### ABOUT THIS EXERCISE
One line at a time, check the entries below for the word "спортивная", and copy each line that has it.

Saved entries

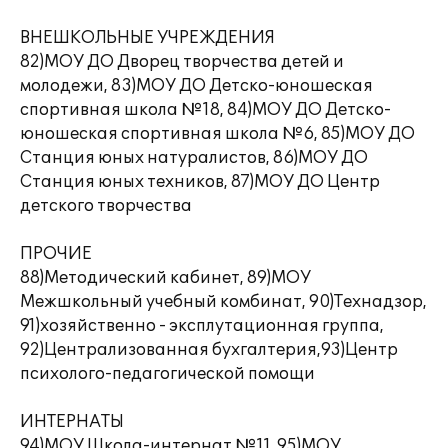
ВНЕШКОЛЬНЫЕ УЧРЕЖДЕНИЯ
82)МОУ ДО Дворец творчества детей и
молодежи, 83)МОУ ДО Детско-юношеская
спортивная школа №18, 84)МОУ ДО Детско-
юношеская спортивная школа №6, 85)МОУ ДО
Станция юных натуралистов, 86)МОУ ДО
Станция юных техников, 87)МОУ ДО Центр
детского творчества
ПРОЧИЕ
88)Методический кабинет, 89)МОУ
Межшкольный учебный комбинат, 90)Технадзор,
91)хозяйственно - эксплутационная группа,
92)Централизованная бухгалтерия,93)Центр
психолого-педагогической помощи
ИНТЕРНАТЫ
94)МОУ Школа-интернат №11, 95)МОУ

### ANSWER FOR THIS EXERCISE
спортивная школа №18, 84)МОУ ДО Детско-
юношеская спортивная школа №6, 85)МОУ ДО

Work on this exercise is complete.